LMCache multiprocess (MP) mode runs LMCache as a standalone service that vLLM instances connect to over ZMQ. One LMCache server per node can serve multiple vLLM pods, providing process isolation, shared caching, and independent resource scaling.

Key Benefits#

  • Process isolation – LMCache and vLLM run in separate processes (or containers), so a cache-related issue does not crash the inference engine.

  • No GIL contention or Python overhead on the inference path – By running LMCache in a separate process, its Python GIL and CPU work (hashing, memory management, L2 I/O) do not compete with vLLM’s inference threads.

  • Shared caching across pods – Multiple vLLM instances on the same node share a single L1 cache, maximizing KV reuse.

  • Independent resource scaling – Allocate CPU memory for caching independently of GPU memory for inference.

  • Multi-tier storage (L1 + L2) – In-memory L1 cache backed by persistent L2 storage via NIXL (GDS, POSIX, HF3FS, and more).

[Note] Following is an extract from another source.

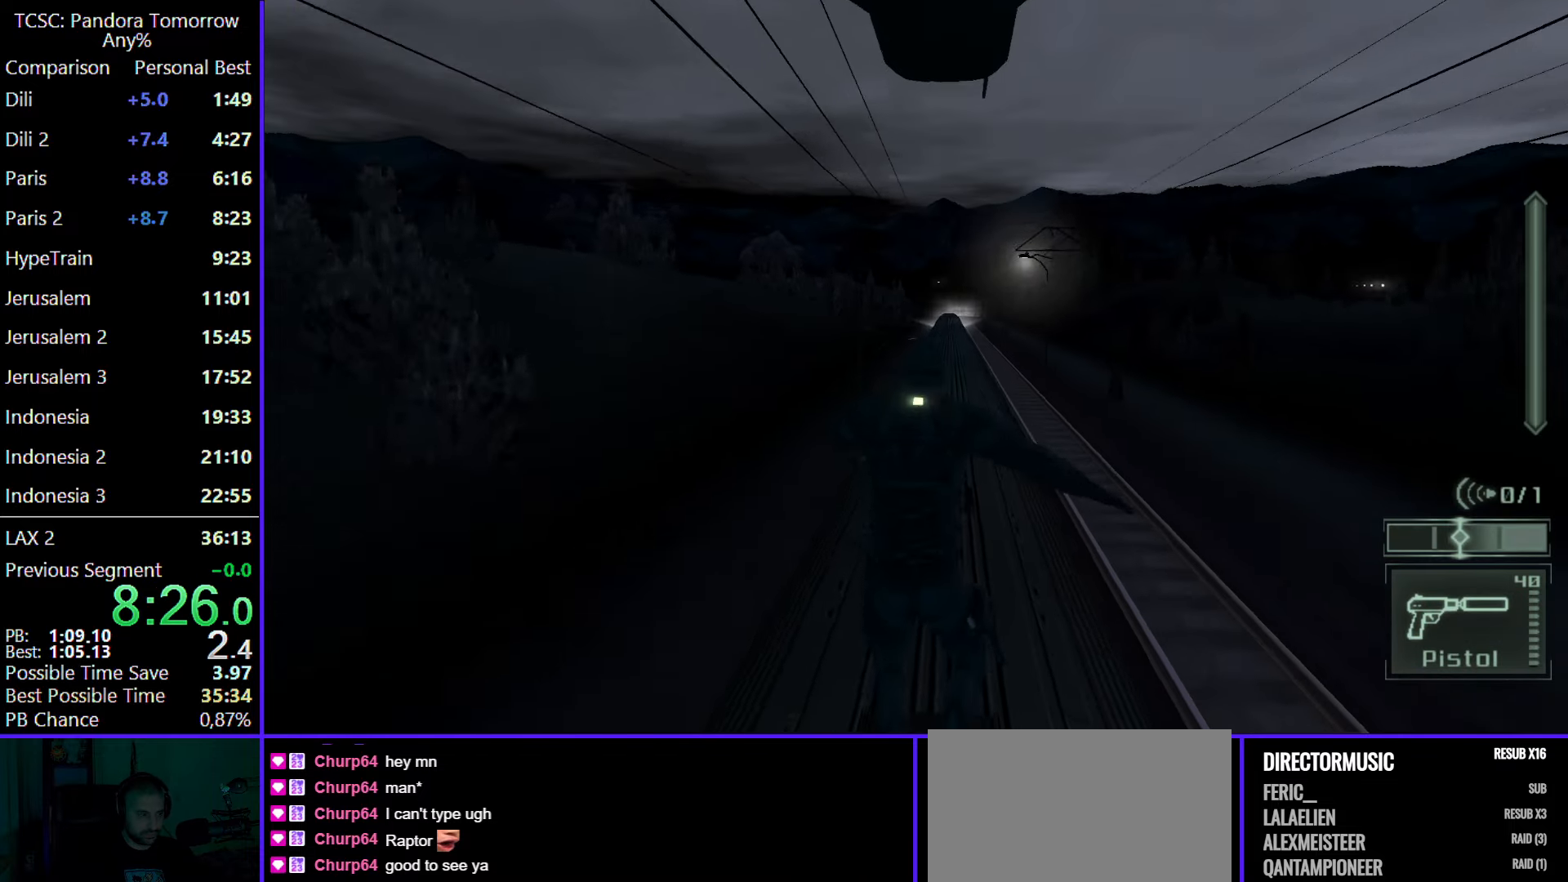
{"keys": ["w"], "mouse": ["wheel"], "events": [[150, "2", "down"], [150, "mouse_wheel", "down"], [233, "2", "up"], [283, "mouse_wheel", "up"], [383, "mouse_wheel", "down"]]}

  • Built-in observability – Prometheus metrics and a telemetry event system out of the box.

Prerequisites#

  • vLLM latest version is recommended for best compatibility

  • LMCache latest dev branch

Server Variants#

LMCache ships three server entry points:

Entry Point

Description

python3 -m lmcache.v1.multiprocess.server

ZMQ-only server (default, production).

python3 -m lmcache.v1.multiprocess.blend_server

CacheBlend-enabled server for non-prefix KV reuse.

python3 -m lmcache.v1.multiprocess.http_server

ZMQ + FastAPI HTTP frontend (adds /api/healthcheck for K8s probes).